= Lactorates =

Ancient people of Aquitania

The Lactorates were a people of Aquitania centred on Lactora (present-day Lectoure in the Gers). Their name is recorded only in sources of the Roman imperial period. Whether they formed a distinct people before the Roman conquest is debated. They are absent from Caesar's account of the conquest of Aquitania, possibly because they had long been allies of Rome.

== Name ==
The people take their name from their town, Lactora, on the same pattern as the Elusates from Elusa. In the list of Aquitanian peoples given by Pliny the manuscripts read Latusates.
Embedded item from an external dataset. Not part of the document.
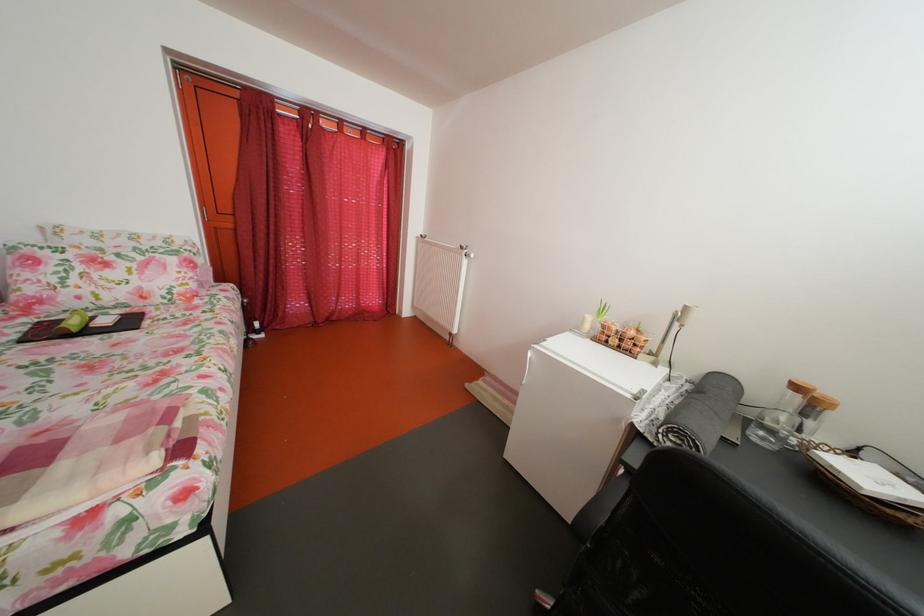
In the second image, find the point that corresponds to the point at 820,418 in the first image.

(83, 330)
Paul-Marie Duval held this to be a corruption of Lactorates and judged the reading preferable. Jean-Pierre Bost rejected the equation and read the form instead as a corruption of Tarusates, a people named by Caesar but otherwise missing from Pliny, noting that Tarusates, Latusates and Lactorates are close in both form and location. The existence of a separate people Latusates is in any case doubtful, the name yielding either to the Tarusates or to the Lactorates.
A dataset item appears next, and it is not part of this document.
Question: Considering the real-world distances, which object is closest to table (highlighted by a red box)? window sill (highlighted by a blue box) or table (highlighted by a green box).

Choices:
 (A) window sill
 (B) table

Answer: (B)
Outside the evidence of the imperial period, the name has been recovered only by conjecture. By restoring Laktôras for the transmitted Iontôras in a passage of Diodorus Siculus, Otto Hirschfeld and G. Zippel placed the Lactorates already in Aquitania in the 2nd century BC, a reading afterwards accepted by several scholars.

== Geography ==

The peoples of Aquitania.

Their territory lay about their chief town Lactora (modern Lectoure), in the Lectourois and Lomagne regions. It is taken to have extended north into the Condomois and to have reached the Baïse or the Osse on the west.

Lectoure is one of the principal sites of Aquitanian onomastics, with Auch and Eauze. Many of its altars are bound up with the taurobolium, a rite common in the area, and preserve a number of native Aquitanian names.

== History ==
Whether the Lactorates were a distinct people before the conquest is unsettled. Their pre-Roman standing rests on the conjectural reading of Diodorus, and on an old alliance between Rome and an Aquitanian king recorded by Caesar, a king whose descendant Piso Aquitanus fell in 55 BC fighting on the Roman side. They do not appear in Caesar's list of the peoples that submitted in 56 BC, which both Duval and Bost explain by their standing as allies of Rome.

Under the Empire, the Lactorates formed a civitas with Lactora as its seat. An inscription records a procurator of the district of Lactora, a separate fiscal circumscription based at Lectoure.